Page images and extracted text

---

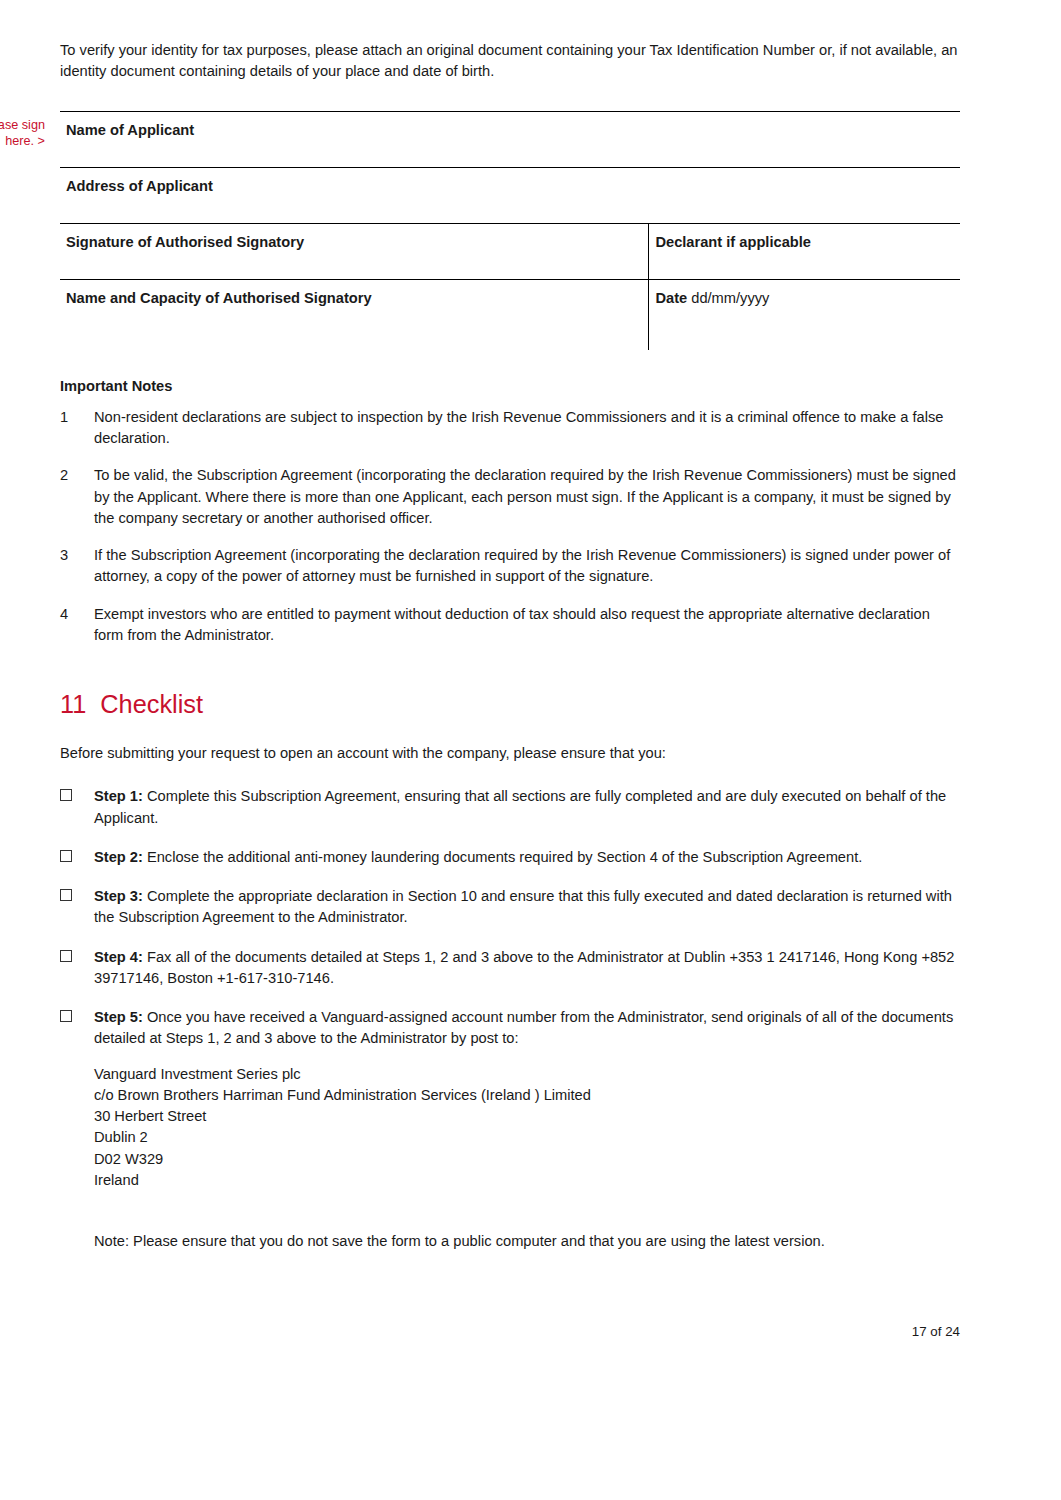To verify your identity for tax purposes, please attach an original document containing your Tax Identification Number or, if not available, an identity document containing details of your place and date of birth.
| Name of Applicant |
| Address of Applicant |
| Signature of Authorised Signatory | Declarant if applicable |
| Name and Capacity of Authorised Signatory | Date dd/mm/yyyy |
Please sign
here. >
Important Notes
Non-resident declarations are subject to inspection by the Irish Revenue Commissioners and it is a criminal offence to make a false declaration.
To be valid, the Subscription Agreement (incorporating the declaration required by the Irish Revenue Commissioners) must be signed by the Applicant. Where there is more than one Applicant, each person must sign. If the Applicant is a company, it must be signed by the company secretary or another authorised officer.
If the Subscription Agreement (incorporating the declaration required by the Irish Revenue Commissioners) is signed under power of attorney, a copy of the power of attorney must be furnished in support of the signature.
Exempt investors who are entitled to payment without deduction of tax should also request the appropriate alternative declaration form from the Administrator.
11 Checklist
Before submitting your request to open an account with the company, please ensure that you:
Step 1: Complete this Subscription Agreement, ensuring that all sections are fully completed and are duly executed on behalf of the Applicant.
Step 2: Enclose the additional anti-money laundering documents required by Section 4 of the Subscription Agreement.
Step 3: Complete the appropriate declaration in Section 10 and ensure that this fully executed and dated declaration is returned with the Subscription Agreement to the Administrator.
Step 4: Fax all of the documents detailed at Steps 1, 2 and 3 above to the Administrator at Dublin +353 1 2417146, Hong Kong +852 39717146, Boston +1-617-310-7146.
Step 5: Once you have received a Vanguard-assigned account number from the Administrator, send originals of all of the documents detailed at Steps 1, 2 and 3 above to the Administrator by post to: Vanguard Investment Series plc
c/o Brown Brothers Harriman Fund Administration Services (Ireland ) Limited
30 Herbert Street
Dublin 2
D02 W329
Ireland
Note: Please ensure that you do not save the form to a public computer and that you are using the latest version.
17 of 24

---

(Activity):
From the records above, copy only the lines starting with the line that holds "Before submitting your" and going on through the line that holds "Step 2: Enclose", exactly as written.

(Reply to the exercise):
Before submitting your request to open an account with the company, please ensure that you:
Step 1: Complete this Subscription Agreement, ensuring that all sections are fully completed and are duly executed on behalf of the Applicant.
Step 2: Enclose the additional anti-money laundering documents required by Section 4 of the Subscription Agreement.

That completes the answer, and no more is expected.